Can you retype the text of the rows below, starting at the line that contains "sına çıkan Trump, İran'la" and stopping after the line that contains "е приложение"?

[[ ENTRIES PROVIDED, beginning ]]

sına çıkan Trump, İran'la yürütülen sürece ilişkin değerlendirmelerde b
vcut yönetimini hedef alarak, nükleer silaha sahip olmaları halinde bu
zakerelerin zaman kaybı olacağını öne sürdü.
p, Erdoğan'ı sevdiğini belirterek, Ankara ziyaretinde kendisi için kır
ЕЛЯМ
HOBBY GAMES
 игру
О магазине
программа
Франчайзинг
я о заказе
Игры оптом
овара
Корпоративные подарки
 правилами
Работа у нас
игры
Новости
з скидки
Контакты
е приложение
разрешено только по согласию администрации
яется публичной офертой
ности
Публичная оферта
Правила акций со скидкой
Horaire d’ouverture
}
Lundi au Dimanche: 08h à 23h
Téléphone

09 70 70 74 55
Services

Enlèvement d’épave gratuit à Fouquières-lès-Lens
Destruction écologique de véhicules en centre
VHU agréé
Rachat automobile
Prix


[[ ENTRIES PROVIDED, end ]]
[[ ENTRIES PROVIDED, beginning ]]

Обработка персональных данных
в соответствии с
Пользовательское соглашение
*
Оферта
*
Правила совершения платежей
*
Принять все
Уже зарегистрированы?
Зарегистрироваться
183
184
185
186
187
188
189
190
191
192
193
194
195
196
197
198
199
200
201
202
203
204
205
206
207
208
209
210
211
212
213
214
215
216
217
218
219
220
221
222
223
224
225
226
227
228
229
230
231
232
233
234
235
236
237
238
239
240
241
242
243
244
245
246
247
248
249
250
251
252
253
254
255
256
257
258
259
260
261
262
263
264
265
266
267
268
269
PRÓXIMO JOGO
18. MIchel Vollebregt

[[ ENTRIES PROVIDED, end ]]

:: YOUR RESPONSE ::
sına çıkan Trump, İran'la yürütülen sürece ilişkin değerlendirmelerde b
vcut yönetimini hedef alarak, nükleer silaha sahip olmaları halinde bu
zakerelerin zaman kaybı olacağını öne sürdü.
p, Erdoğan'ı sevdiğini belirterek, Ankara ziyaretinde kendisi için kır
ЕЛЯМ
HOBBY GAMES
 игру
О магазине
программа
Франчайзинг
я о заказе
Игры оптом
овара
Корпоративные подарки
 правилами
Работа у нас
игры
Новости
з скидки
Контакты
е приложение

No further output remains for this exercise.